— Listing —
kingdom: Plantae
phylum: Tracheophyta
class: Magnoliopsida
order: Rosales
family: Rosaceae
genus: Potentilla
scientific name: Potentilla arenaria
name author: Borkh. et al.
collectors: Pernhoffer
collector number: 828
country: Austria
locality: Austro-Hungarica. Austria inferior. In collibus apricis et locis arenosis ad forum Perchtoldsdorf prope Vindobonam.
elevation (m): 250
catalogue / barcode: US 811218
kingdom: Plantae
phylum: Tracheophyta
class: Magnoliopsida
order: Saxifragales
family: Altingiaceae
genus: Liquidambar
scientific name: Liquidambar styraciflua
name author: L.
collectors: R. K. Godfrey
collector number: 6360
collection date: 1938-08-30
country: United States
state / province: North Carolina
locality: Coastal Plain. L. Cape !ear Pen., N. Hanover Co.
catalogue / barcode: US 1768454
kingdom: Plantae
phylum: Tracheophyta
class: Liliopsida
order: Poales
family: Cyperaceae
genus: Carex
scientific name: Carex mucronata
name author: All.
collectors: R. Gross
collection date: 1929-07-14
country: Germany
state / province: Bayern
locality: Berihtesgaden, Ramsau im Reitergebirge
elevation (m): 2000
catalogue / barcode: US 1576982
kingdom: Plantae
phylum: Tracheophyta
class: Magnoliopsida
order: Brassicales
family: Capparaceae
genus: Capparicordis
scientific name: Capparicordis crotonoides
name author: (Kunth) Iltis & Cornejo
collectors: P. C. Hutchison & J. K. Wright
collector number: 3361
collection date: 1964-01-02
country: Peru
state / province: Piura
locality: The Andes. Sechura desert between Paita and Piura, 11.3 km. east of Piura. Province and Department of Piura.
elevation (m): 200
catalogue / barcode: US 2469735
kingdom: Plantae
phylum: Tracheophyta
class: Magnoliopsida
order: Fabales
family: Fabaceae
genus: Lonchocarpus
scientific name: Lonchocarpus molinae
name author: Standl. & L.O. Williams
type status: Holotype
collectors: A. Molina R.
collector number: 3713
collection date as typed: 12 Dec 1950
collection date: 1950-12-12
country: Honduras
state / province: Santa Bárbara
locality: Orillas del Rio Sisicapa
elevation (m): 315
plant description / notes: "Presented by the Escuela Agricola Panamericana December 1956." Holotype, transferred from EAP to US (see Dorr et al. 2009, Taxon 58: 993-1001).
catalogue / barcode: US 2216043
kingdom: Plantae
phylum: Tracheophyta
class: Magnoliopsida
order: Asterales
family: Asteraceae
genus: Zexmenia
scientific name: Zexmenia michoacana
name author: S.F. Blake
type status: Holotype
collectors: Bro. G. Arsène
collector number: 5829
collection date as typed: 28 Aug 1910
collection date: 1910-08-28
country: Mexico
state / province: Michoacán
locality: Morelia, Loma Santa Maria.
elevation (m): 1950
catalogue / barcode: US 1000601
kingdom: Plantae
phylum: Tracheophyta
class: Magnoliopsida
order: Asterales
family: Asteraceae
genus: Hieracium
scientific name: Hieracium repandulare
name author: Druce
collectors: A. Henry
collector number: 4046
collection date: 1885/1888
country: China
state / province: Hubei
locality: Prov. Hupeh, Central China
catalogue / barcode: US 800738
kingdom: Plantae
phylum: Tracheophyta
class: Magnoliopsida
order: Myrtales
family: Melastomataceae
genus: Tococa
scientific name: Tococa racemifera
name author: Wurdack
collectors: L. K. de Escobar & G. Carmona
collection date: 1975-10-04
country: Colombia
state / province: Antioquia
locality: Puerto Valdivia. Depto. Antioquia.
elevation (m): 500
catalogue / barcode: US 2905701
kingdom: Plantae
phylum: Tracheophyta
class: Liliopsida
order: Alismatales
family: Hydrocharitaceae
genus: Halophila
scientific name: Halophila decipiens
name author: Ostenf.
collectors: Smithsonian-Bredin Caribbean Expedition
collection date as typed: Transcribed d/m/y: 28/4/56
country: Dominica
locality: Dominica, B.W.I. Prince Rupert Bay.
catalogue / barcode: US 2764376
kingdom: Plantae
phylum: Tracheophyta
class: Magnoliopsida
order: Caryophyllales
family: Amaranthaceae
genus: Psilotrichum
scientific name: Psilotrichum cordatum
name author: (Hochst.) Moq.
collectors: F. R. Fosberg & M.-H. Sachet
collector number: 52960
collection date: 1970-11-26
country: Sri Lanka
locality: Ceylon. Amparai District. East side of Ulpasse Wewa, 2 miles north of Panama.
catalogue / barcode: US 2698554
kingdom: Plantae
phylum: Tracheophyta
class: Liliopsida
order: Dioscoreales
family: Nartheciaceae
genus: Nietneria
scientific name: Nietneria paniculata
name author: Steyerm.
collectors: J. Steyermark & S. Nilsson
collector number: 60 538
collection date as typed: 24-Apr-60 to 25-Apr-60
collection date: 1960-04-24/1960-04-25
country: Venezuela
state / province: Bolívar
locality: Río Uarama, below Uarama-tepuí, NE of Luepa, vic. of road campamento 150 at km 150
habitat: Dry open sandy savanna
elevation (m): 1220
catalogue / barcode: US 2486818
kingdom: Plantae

— What the task asks —
Extract every line of the entries above that contains the string "locality", matching case exactly.

— Result for this exercise —
locality: Austro-Hungarica. Austria inferior. In collibus apricis et locis arenosis ad forum Perchtoldsdorf prope Vindobonam.
locality: Coastal Plain. L. Cape !ear Pen., N. Hanover Co.
locality: Berihtesgaden, Ramsau im Reitergebirge
locality: The Andes. Sechura desert between Paita and Piura, 11.3 km. east of Piura. Province and Department of Piura.
locality: Orillas del Rio Sisicapa
locality: Morelia, Loma Santa Maria.
locality: Prov. Hupeh, Central China
locality: Puerto Valdivia. Depto. Antioquia.
locality: Dominica, B.W.I. Prince Rupert Bay.
locality: Ceylon. Amparai District. East side of Ulpasse Wewa, 2 miles north of Panama.
locality: Río Uarama, below Uarama-tepuí, NE of Luepa, vic. of road campamento 150 at km 150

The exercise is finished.